“I wanna be on the cover of Forbes magazine
Smiling next to Oprah and the Queen.”—Travie McCoy and Bruno Mars
I didn’t make Forbes’ list of billionaires in 2012. Unlikely, I’ll make it this year either. But I do know a secret that makes me deserving of the list.
I know with complete certainty that the world is limitless, abundant and strangely-accommodating. I also know that anything I could ever need or want is as easy to manifest as plugging in the toaster.
Take this Wednesday, for example, I’m flying to Belize to visit Mayan pyramids and to snorkel along the world’s second largest reef. Next month, on my birthday, I’m flying to the Cook Islands where I’ll undoubtedly snorkel some more and stay in a couple five-star hotels.
Those billionaires? I doubt they could spare the time.
In fact, the only difference between me and “The Donald” is I choose not to carry my riches around. It’s comforting to know that anything I could ever want to do is available to me, but why flaunt it or drag around a bunch of material baggage?
In fact, I’d like to argue that amassing $7 billion, the dollar amount Trump claims to be worth, is not that different than hoarding old newspapers, leaky buckets and all the other junk collecting in the homes of the dysfunctional folks we watch on the A&E show, “Hoarders.”
No, my role model is Peace Pilgrim who, when she was very young, made an important discovery: “Making money is easy.”
Which is why she could give up her earthly possessions and walk around the world with nothing but the clothes on her back. As she said about her 28-year-old journey, “Life is full. Life is good. I have a feeling of always being surrounded by all of the good things, like love and peace and joy. It’s like a protective surrounding.”
That’s all anyone really needs. To know with sure conviction that “the world is limitless, abundant and strangely accommodating.”
It’s not the “stuff” you want. Jesus could never have brought Lazarus back to life and multiplied all those fishes and loaves if he’d been preoccupied by the desire for a beachside residence.

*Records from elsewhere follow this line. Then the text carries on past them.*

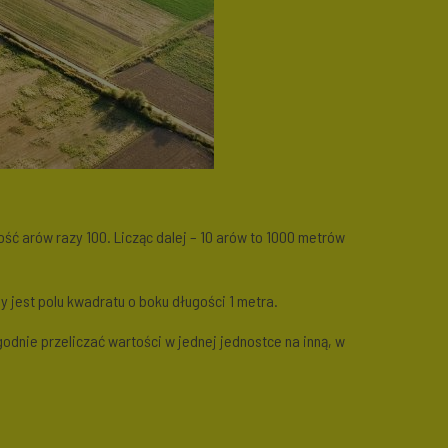
ść arów razy 100. Licząc dalej – 10 arów to 1000 metrów
jest polu kwadratu o boku długości 1 metra.
nie przeliczać wartości w jednej jednostce na inną, w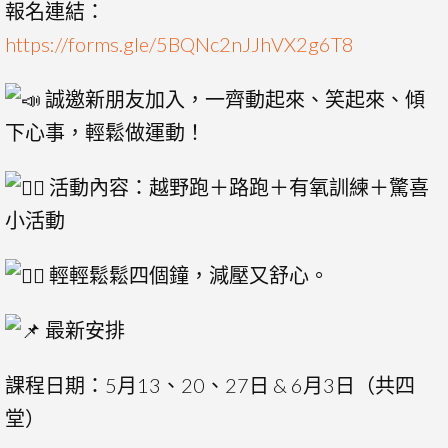
報名連結：
https://forms.gle/5BQNc2nJJhVX2g6T8
誠邀新朋友加入，一齊動起來、笑起來、傾
下心事，輕鬆做運動！
活動內容：越野跑＋路跑＋有氧訓練＋驚喜
小活動
輕輕鬆鬆四個鐘，減壓又舒心。
最新安排
課程日期：5月13、20、27日 & 6月3日（共四
堂）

That said, I do not want to make you feel guilty for wanting a big home in Malibu. There is not one thing wrong with a big home in Malibu. Or anything else you want. Want it. Walk toward it with all your heart and might. Just know that there are higher rungs. And know that most people hoard material things out of fear. And fear, after all, is what we’re attempting to move away from.